Dari perspektif propaganda, tuduhan tajam terhadap Iran berfungsi untuk menciptakan “musuh jelas” dalam narasi konflik energi sebuah narasi sederhana yang menarik dukungan global tanpa perlu memperlihatkan kompleksitas sebenarnya dari hubungan kekuasaan di kawasan. Tetapi seperti yang pernah terjadi dalam sejarah konflik besar lain, kepercayaan massa terhadap tuduhan ini sangat bergantung pada penerimaan narasi dominan oleh media arus utama dan kepatuhan politik pemerintah lain di panggung internasional.

Ini bukan hanya tentang siapa yang memukul kilang minyak, tapi ini tentang bagaimana tuduhan itu dipetakan ke dalam logika besar antarkekuatan global, yang sering kali mengorbankan kerumitan, bukti independen, dan kesempatan untuk penyelidikan yang kredibel. Keputusan media dan pejabat politik untuk langsung percaya atau menyebarkan tuduhan tanpa transparansi bisa mempersempit ruang diskusi yang jujur di masyarakat global tentang akar konflik dan konsekuensi nyata terhadap rakyat sipil dan ekonomi dunia.
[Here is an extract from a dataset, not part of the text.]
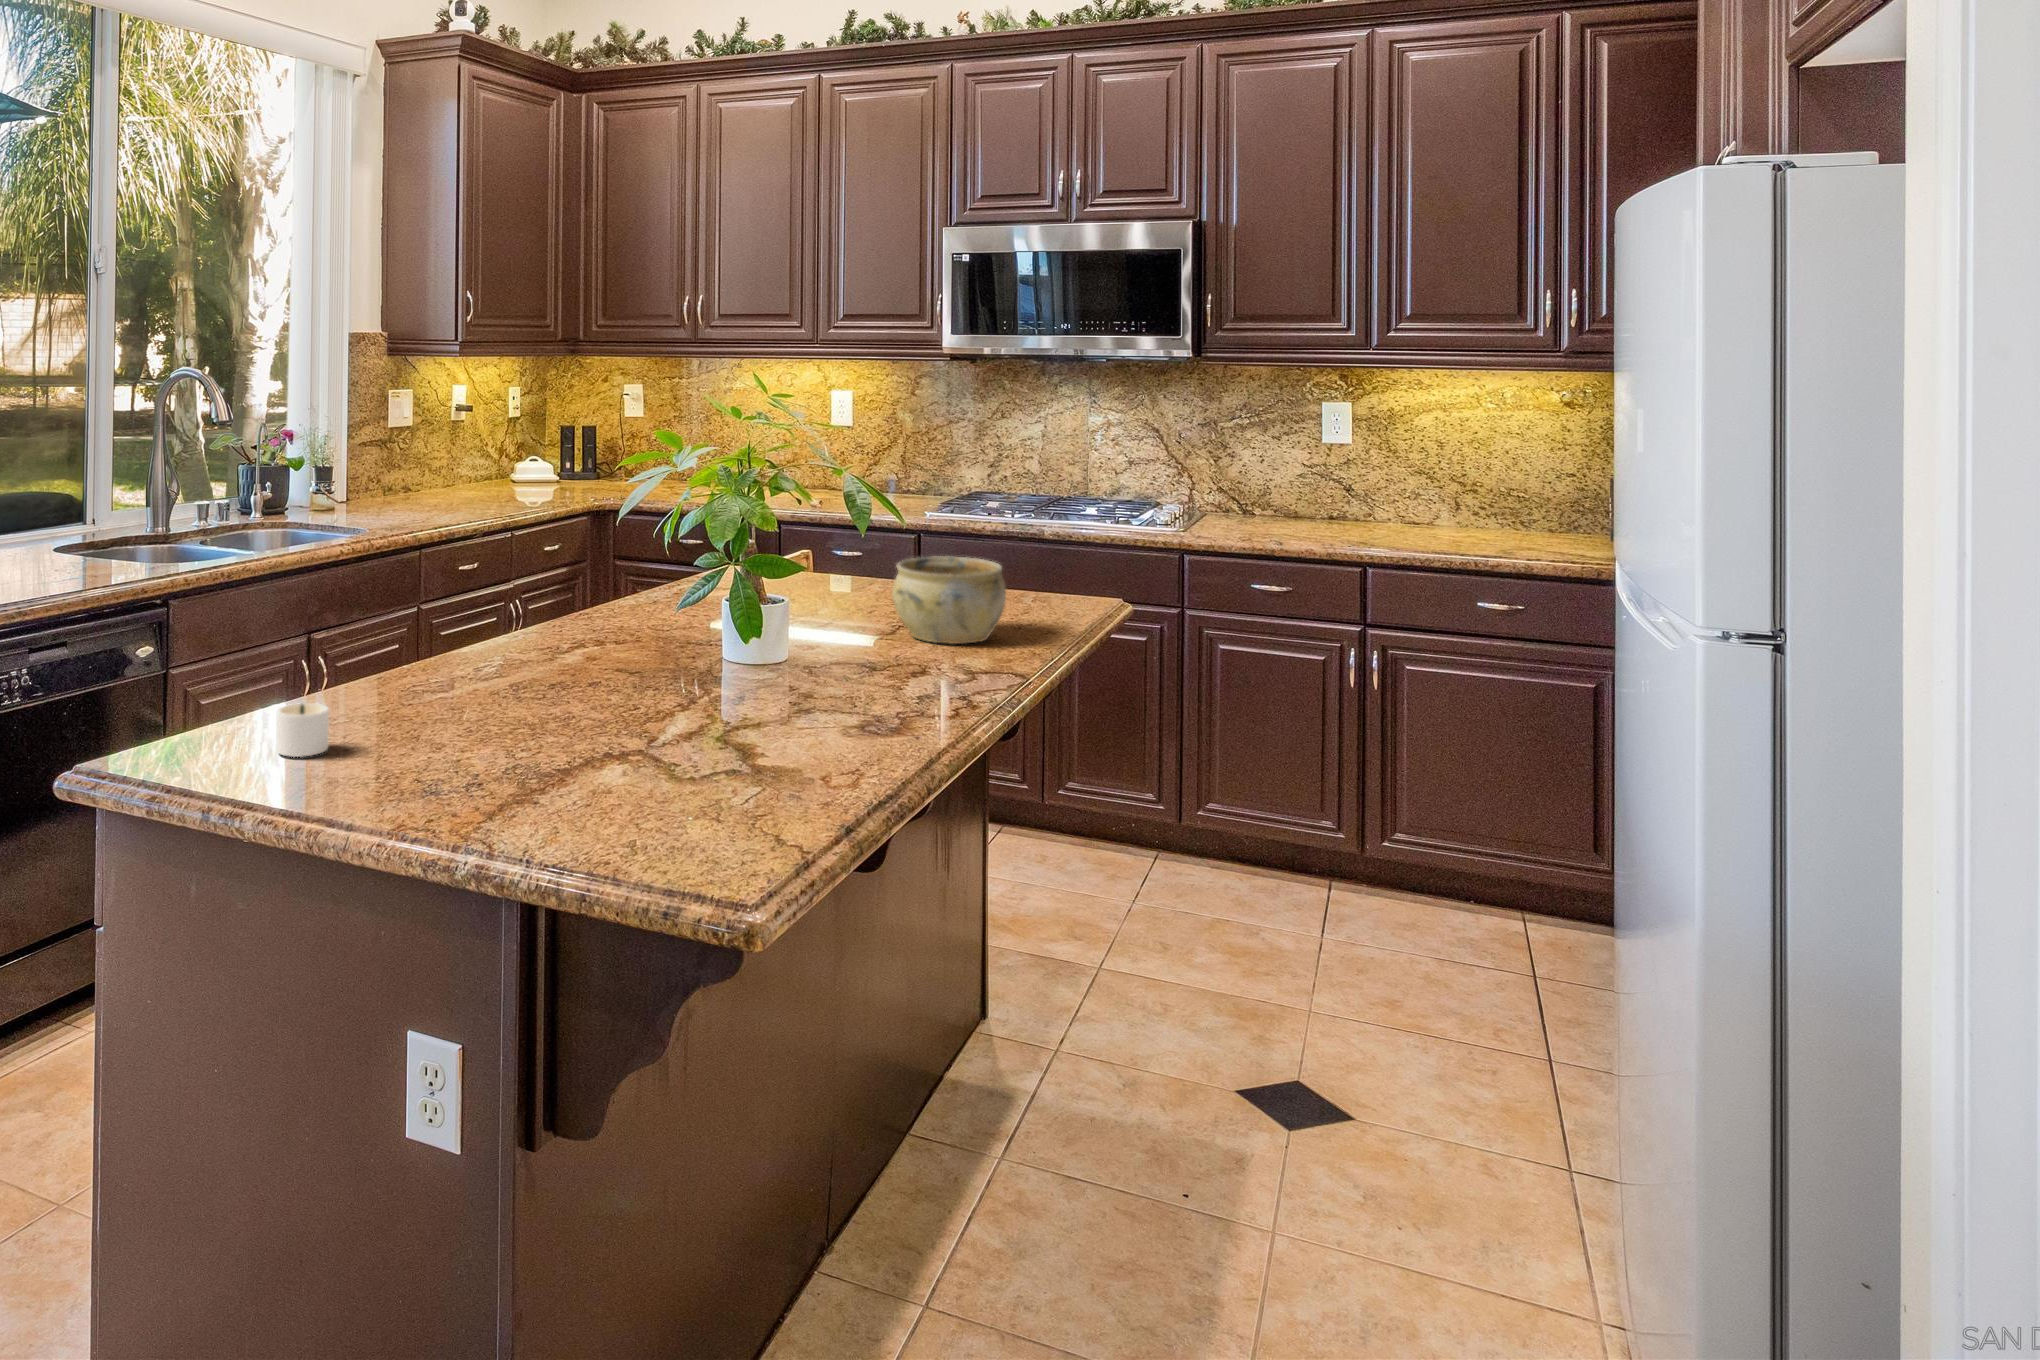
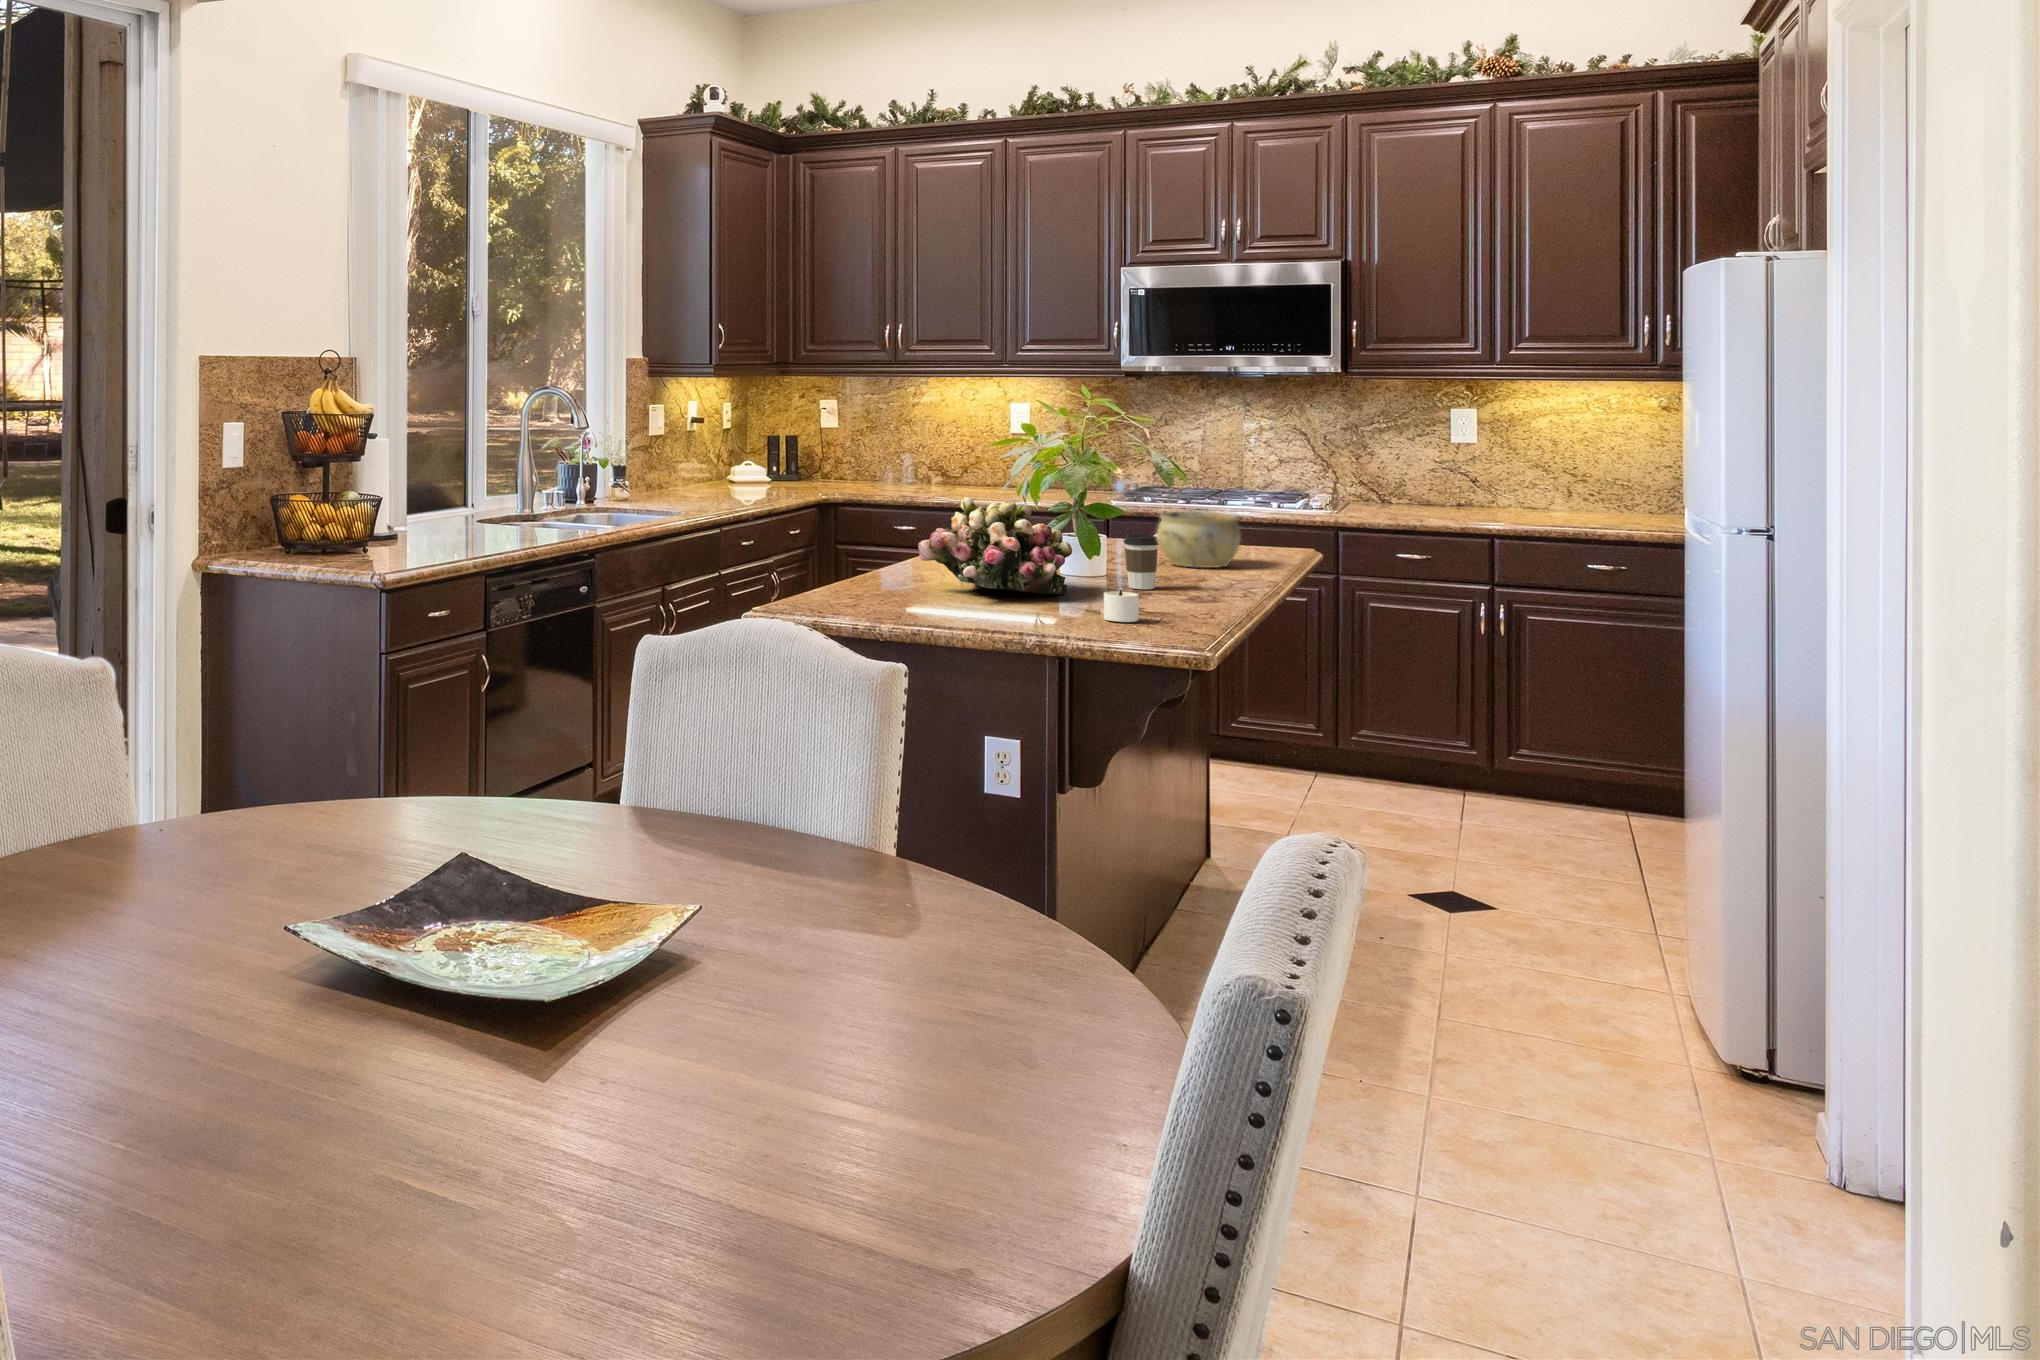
flower arrangement: none [469,555,708,718] -> present [918,497,1072,594]
coffee cup: none [800,611,851,700] -> present [1124,535,1159,589]
candle: present [276,703,329,757] -> present [1104,590,1139,622]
Di akhir hari, jika kita serius tentang kebenaran, kita harus menuntut verifikasi independen yang prasangka-netral, bukti forensik yang ditinjau oleh pihak ketiga yang kredibel, dan diskusi publik yang menghormati kompleksitas konflik. Tanpa ini, kita berisiko jatuh ke dalam nama-calling geopolitik dengan melihat Iran atau negara mana pun sebagai kambing hitam yang cocok dengan narasi tertentu, sementara yang sebenarnya terjadi di lapangan bisa jauh lebih rumit daripada narasi propaganda yang terlanjur mengakar.